Flottenmanöver

[715] Flottenmanöver, Übungen zur Förderung der Kriegsfertigkeit einer Flotte; neben der Ausbildung der Offiziere und Mannschaften werden auch seetaktische und seestrategische Aufgaben gelöst. Sie bestehen entweder, wie die Herbstübungen der Heere, aus einer einzigen kriegsmäßigen Übung gegen einen markierten Feind oder aus Einzelübungen ohne Zusammenhang. Zuweilen geht dem F. eine Mobilmachungsübung voraus. An den Flottenmanövern nehmen alle Arten von Kriegsschiffen teil; den Kern der mobilen Flotte bilden mehrere Panzergeschwader von je 6–8 Linienschiffen. Den Sicherheits- und Aufklärungsdienst versehen Gruppen von großen und kleinen Kreuzern; außerdem werden jeder Flotte Torpedobootszerstörer u. Hochseetorpedoboote beigegeben. Alle Schiffe machen zunächst gemeinsame Fahrtübungen und Evolutionen, d. h. Bewegungen, um Marsch- und Gefechtsausstellungen einzunehmen und zu ändern. Auch Schießübungen gehören zu den Flottenmanövern; ferner nächtliche Torpedobootsangriffe gegen die Schiffe mit Ziel- und Abkommübungen an den Schnellfeuergeschützen und Torpedorohren.

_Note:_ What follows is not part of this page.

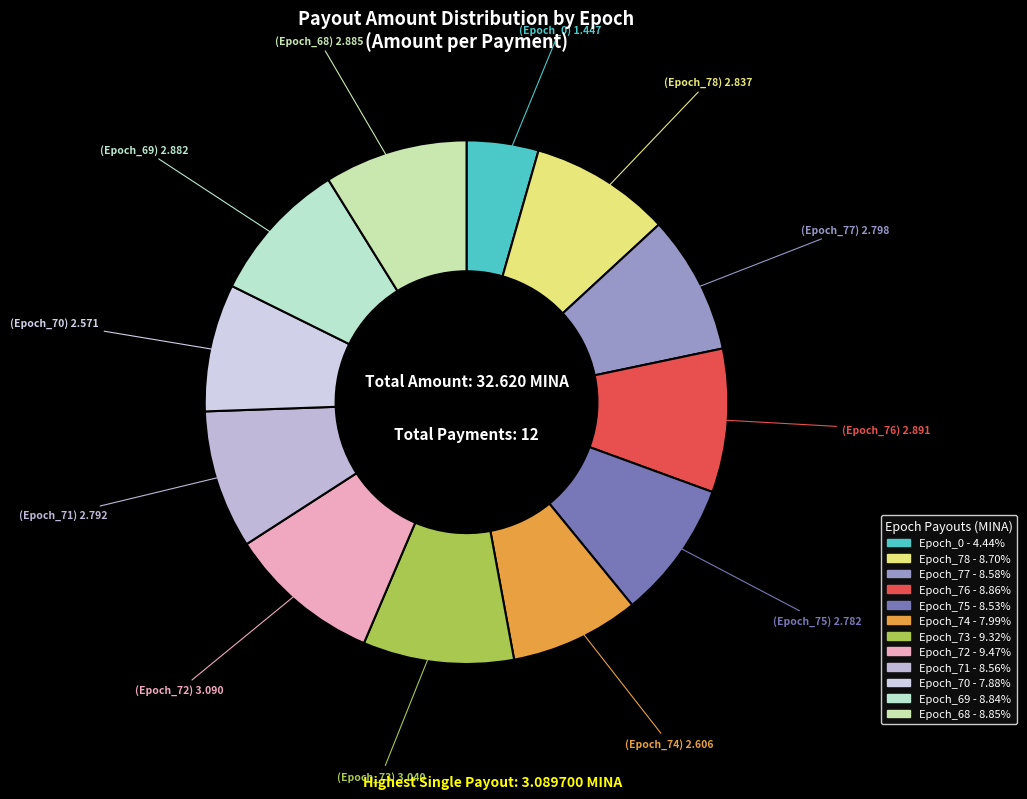

What percentage do Epoch_75 and Epoch_74 together represent?

16.5%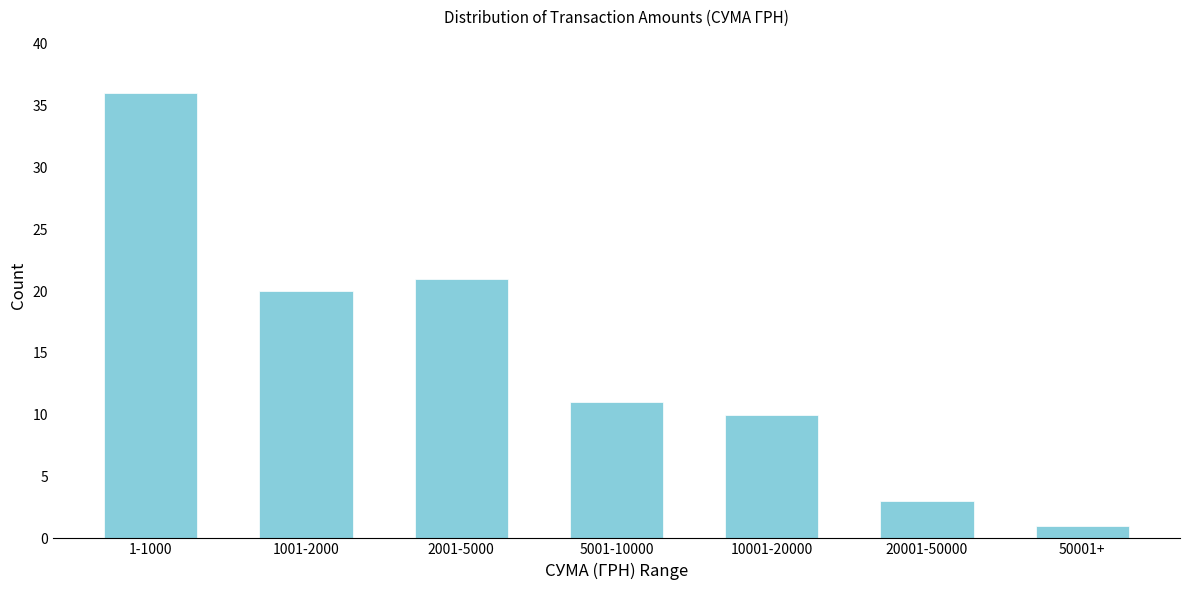

Reading right to left, list all the values displayed in this chart.

50001+=1	20001-50000=3	10001-20000=10	5001-10000=11	2001-5000=21	1001-2000=20	1-1000=36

Bei den taktischen Übungen manövrieren zwei Parteien gegeneinander; dabei werden Gefechtsformen erprobt, bei denen die Waffen der einzelnen Schiffe am wirkungsfähigsten sind. Bei den strategischen Übungen handelt es sich um Aufgaben, die von der seepolitischen Lage und von der Seemacht des betreffenden Seestaates abhängig sind. F. werden jährlich bei allen Seemächten in großem Maßstabe durchgeführt. Die F. der deutschen Flotte dauern 4–6 Wochen und finden gleichzeitig mit den Herbstmanövern des Heeres statt; zuerst werden taktische Übungen, Schießübungen, Torpedobootsangriffe etc. ausgeführt. Später folgen strategische Manöver, die sich auf den Küstenschutz, die Brauchbarkeit des Kaiser Wilhelm-Kanals, Blockadeabwehr und Verteidigung der Reichskriegshäfen beziehen. Im Sommer 1903 nahmen an den deutschen Flottenmannövern teil: 10 Linienschiffe, 4 Küstenpanzerschiffe, 3 große und 7 kleine Kreuzer und etwa 24 Torpedoboote.

Quelle:
Meyers Großes Konversations-Lexikon, Band 6. Leipzig 1906, S. 715.